Jacinto do Prado Coelho - edição anotada - Usa Jacinto do Prado Coelho(320)

Saber que será má a obra


Saber que será má a obra que se não fará nunca. Peor, porém, será a que nunca se fizer. Aquella que se faz, ao menos, fica feita. Será pobre mas existe, como a planta mesquinha no vaso unico da minha visinha aleijada. Essa planta é a alegria d'ella, e tambem por vezes a minha. O que escrevo, e que reconheço mau, pode tambem dar uns momentos de distracção de peor a um ou outro espirito maguado ou triste. Tanto me basta, ou me não basta, mas serve de alguma maneira, e assim é toda a vida.

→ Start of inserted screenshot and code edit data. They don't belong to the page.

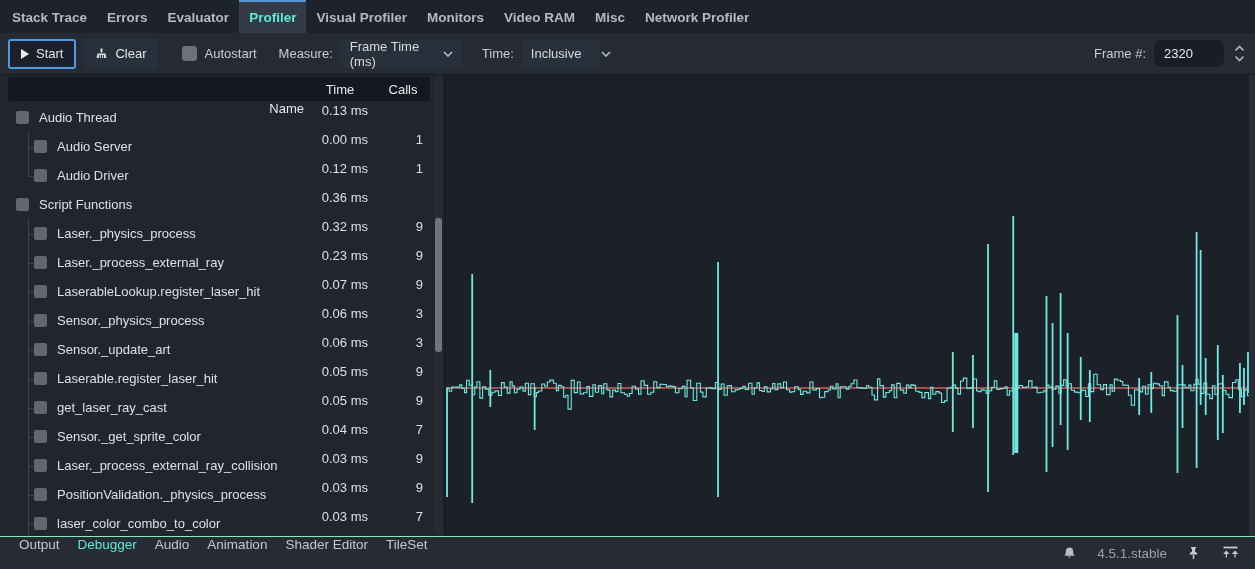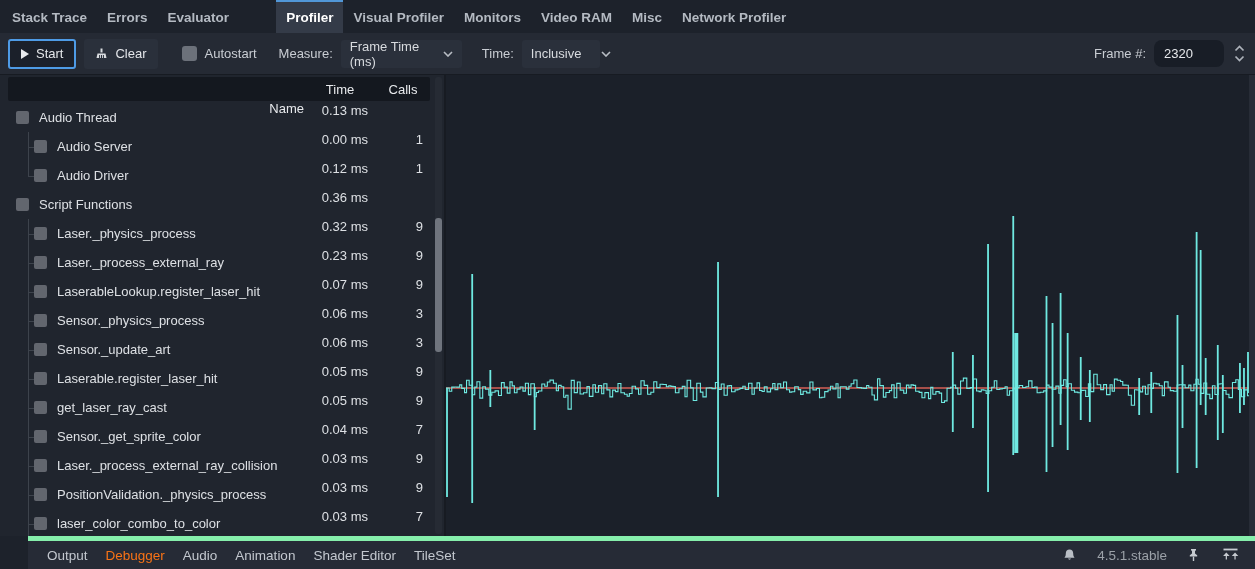--- a/index.html
+++ b/index.html
@@ -13,7 +13,7 @@
     background:#1d222b; flex:none; }
   .tab { display:flex; align-items:center; padding:0 10px; color:#b4bac2;
     font-size:13.5px; cursor:default; border-top:2px solid transparent;font-weight:bold; }
-  .tab.active { background:#343b48; color:#ffffff; border-top:2px solid #5197d8;margin-left:37px; }
+  .tab.active { background:#343b48; color:#5eead4; border-top:2px solid #5197d8; }
 
   
   .toolbar { height:42px; background:#252a34; display:flex; align-items:center;

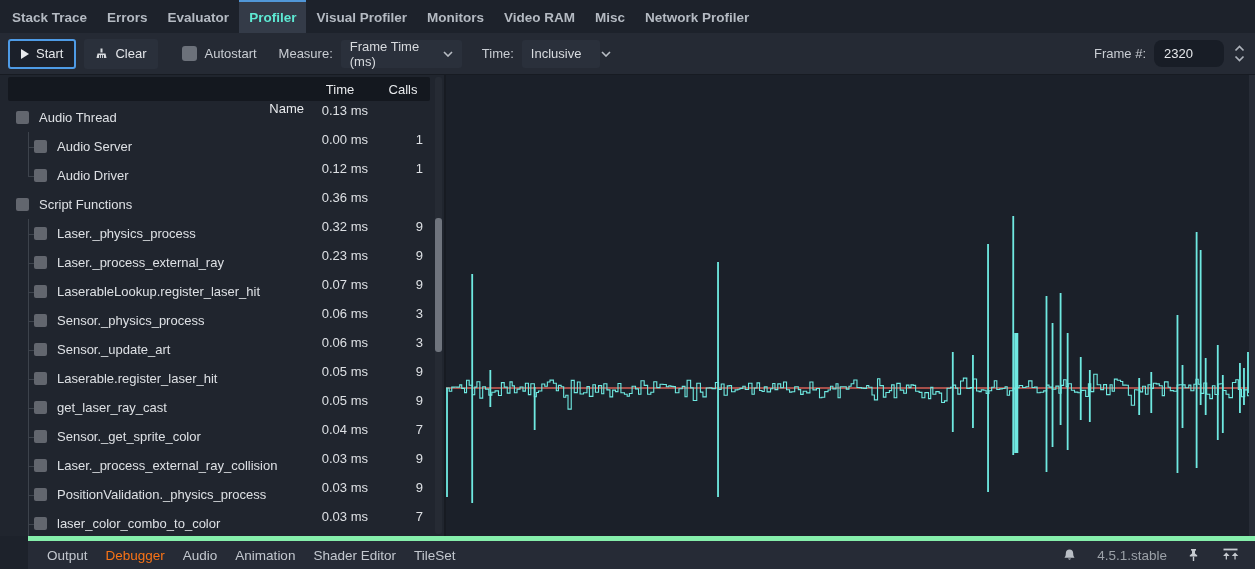--- a/index.html
+++ b/index.html
@@ -69,8 +69,8 @@
   .graph-edge { width:6px; flex:none; background:#272c36; }
 
   
-  .bottombar { height:33px; background:#262b36; border-top:5px solid #86efac;
-    display:flex; align-items:center; padding:0 10px; flex:none;margin-left:28px; }
+  .bottombar { height:33px; background:#262b36; border-top:1px solid #86efac;
+    display:flex; padding:0 10px; flex:none; }
   .bitem { padding:0 9px; color:#c3c8cf; font-size:13.5px; }
   .bitem.active { color:#f97316; }
   .bspacer { flex:1; }

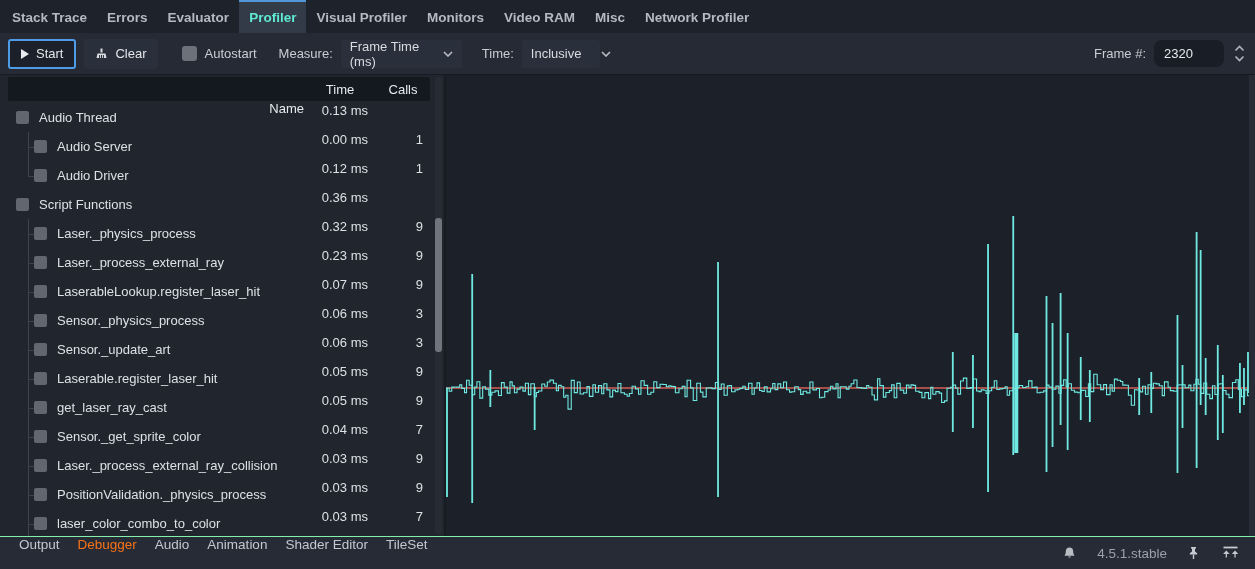--- a/index.html
+++ b/index.html
@@ -72,7 +72,7 @@
   .bottombar { height:33px; background:#262b36; border-top:1px solid #86efac;
     display:flex; padding:0 10px; flex:none; }
   .bitem { padding:0 9px; color:#c3c8cf; font-size:13.5px; }
-  .bitem.active { color:#f97316; }
+  .bitem.active { color:#5eead4; }
   .bspacer { flex:1; }
   .status { display:flex; align-items:center; gap:10px; color:#9ba1a8; }
   .status .ver { font-size:13.5px; padding:0 4px; }

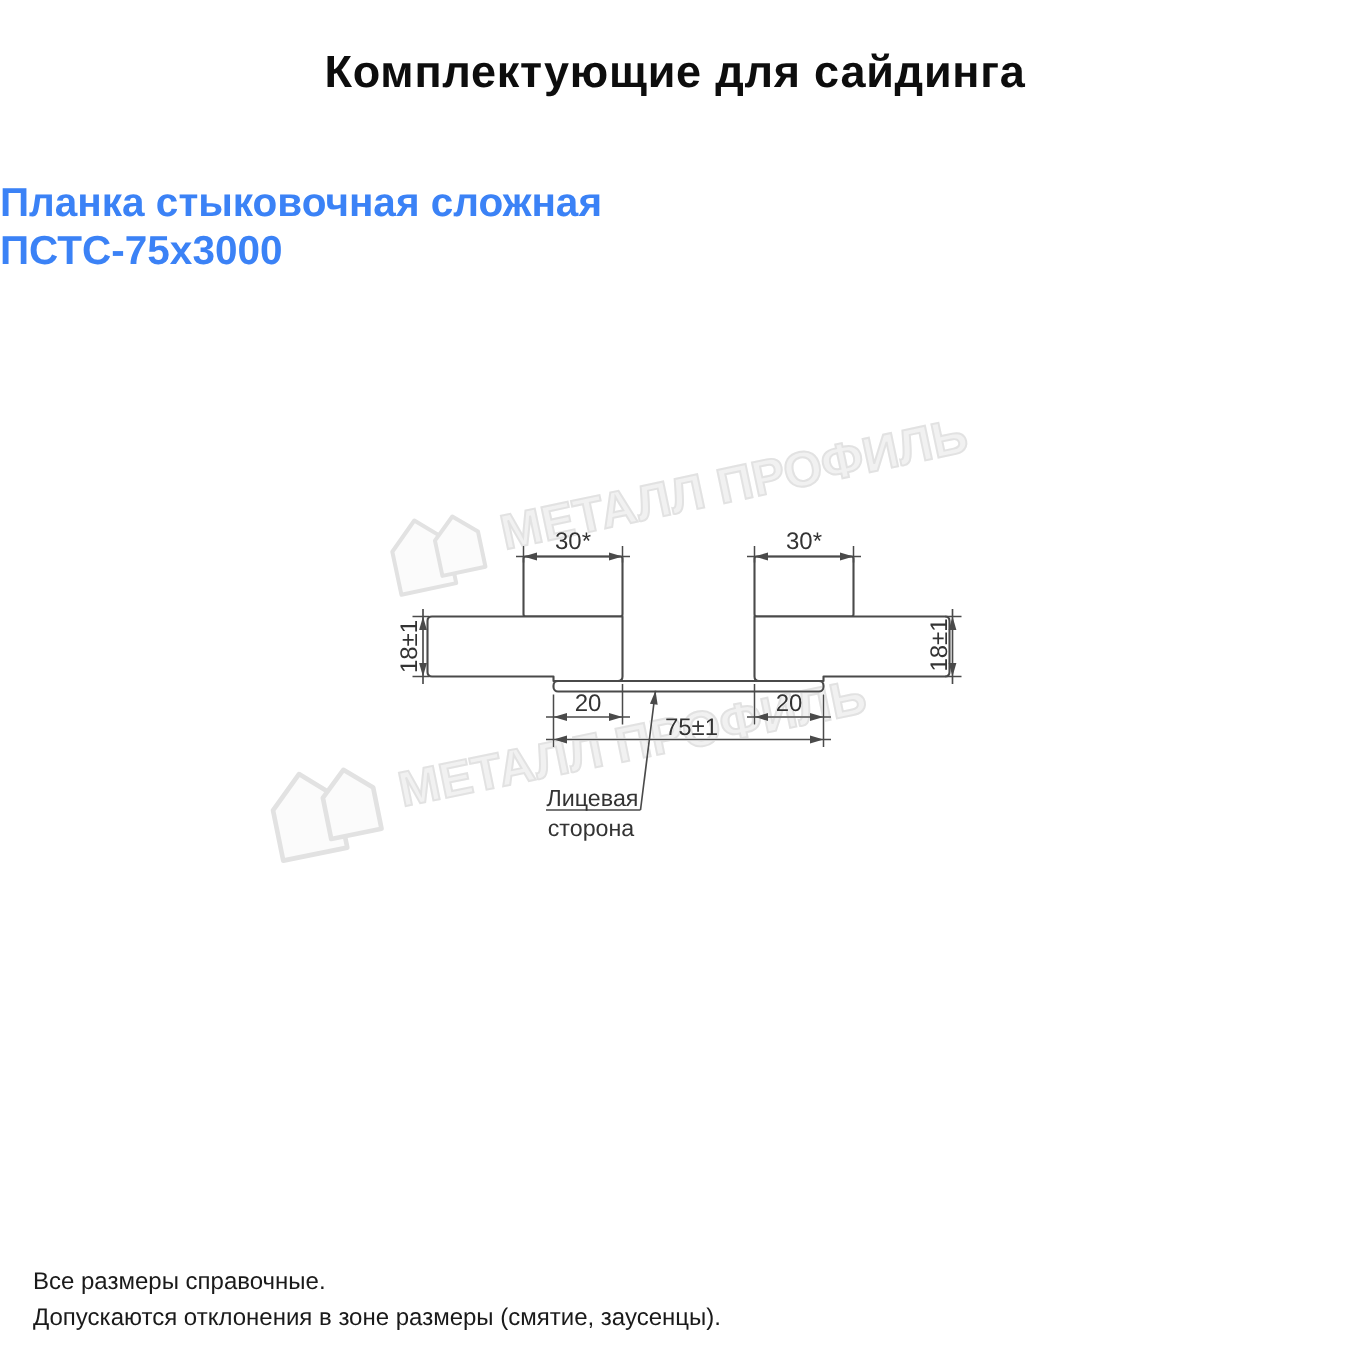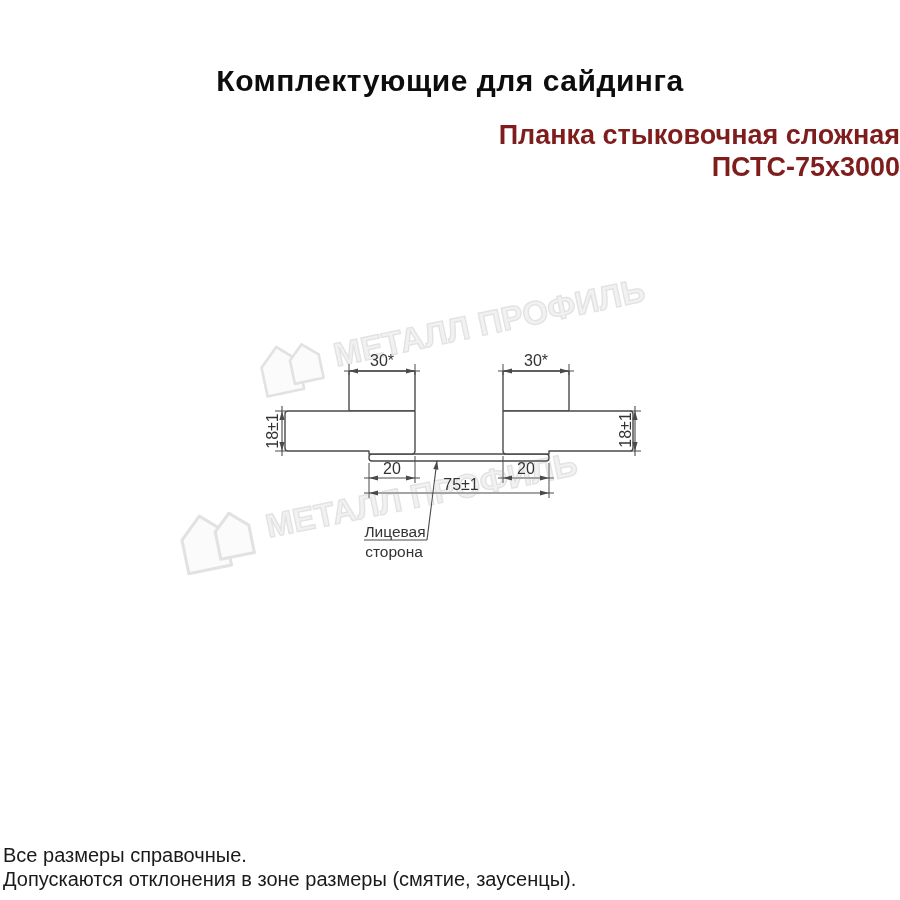--- a/index.html
+++ b/index.html
@@ -10,7 +10,6 @@
     position:absolute; left:0; top:32px; width:900px;
     text-align:center; font-size:30px; font-weight:bold; color:#0d0d0d;
     letter-spacing:0.5px;
-    margin-top:32px;
   }
   .subtitle {
     position:absolute; left:0; top:119px; width:900px;

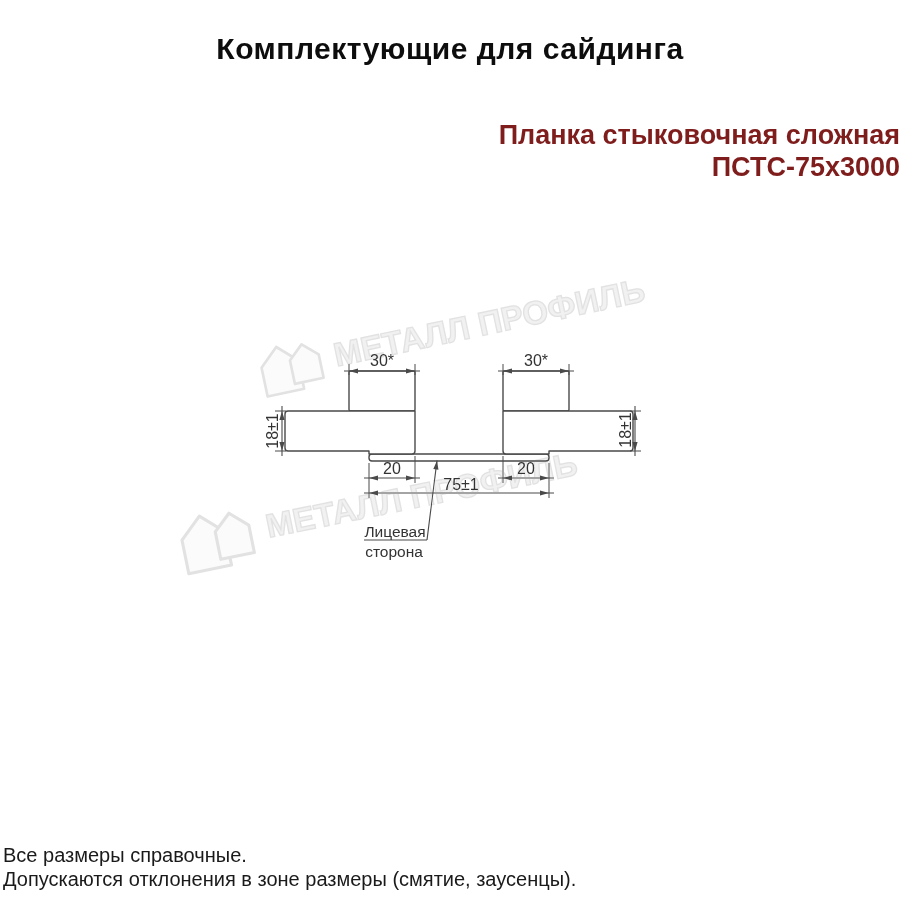--- a/index.html
+++ b/index.html
@@ -13,7 +13,7 @@
   }
   .subtitle {
     position:absolute; left:0; top:119px; width:900px;
-    text-align:right; font-size:27px; font-weight:bold; color:#7f1d1d;
+    text-align:left; font-size:27px; font-weight:bold; color:#3b82f6;
     line-height:32px;
   }
 

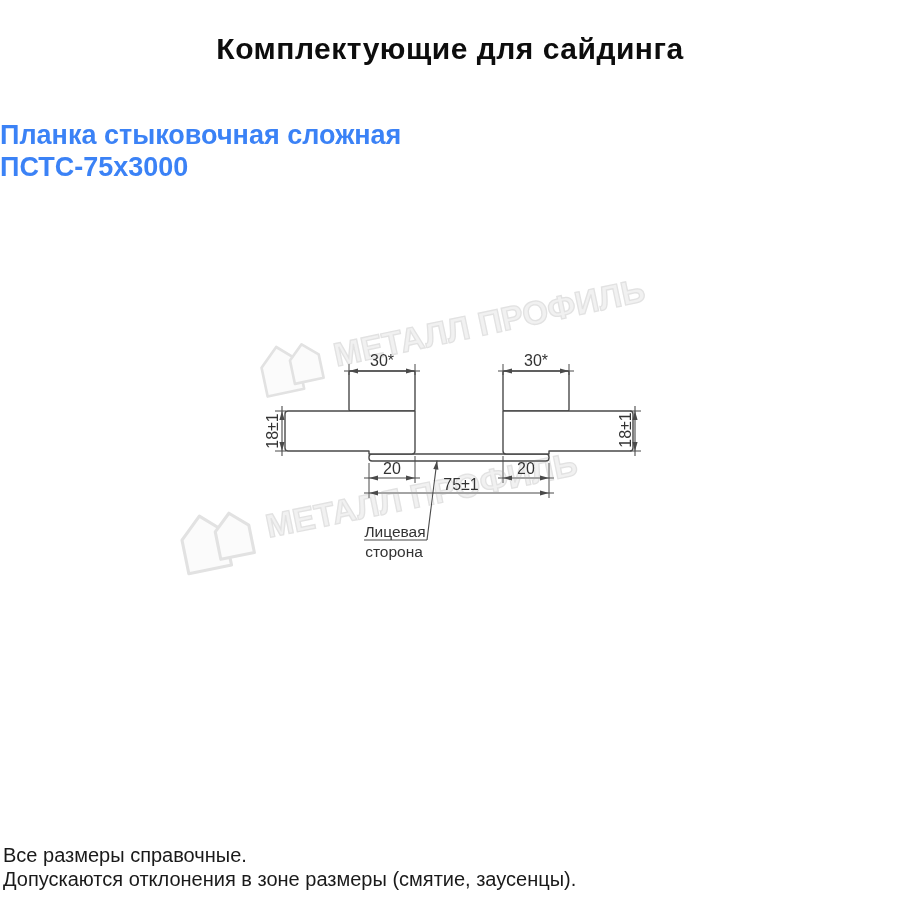--- a/index.html
+++ b/index.html
@@ -29,8 +29,8 @@
   .leadtext{ font-family:"Liberation Sans", sans-serif; font-size:15.5px; fill:#333333; }
 
   .footnotes {
-    position:absolute; left:3px; top:843px;
-    font-size:20px; line-height:24px; color:#1a1a1a; z-index:2;
+    position:absolute; left:22px; top:843px;
+    font-size:16px; line-height:24px; color:#1a1a1a; z-index:2;
   }
 
   .watermark {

Um tedio que inclue a anticipação só de mais tedio; a pena, já, de amanhã ter pena de ter tido pena hoje — grandes emmaranhamentos sem utilidade nem verdade, grandes emmaranhamentos...

...onde, encolhido num banco de espera da estação apeadeiro, o meu desprezo dorme entre o gabão do meu desalento...

... o mundo de imagens sonhadas de que se compõe, por egual, o meu conhecimento e a minha vida...

Em nada me pesa ou em mim dura o escrupulo da hora presente. Tenho fome da extensão do tempo, e quero ser eu sem condições.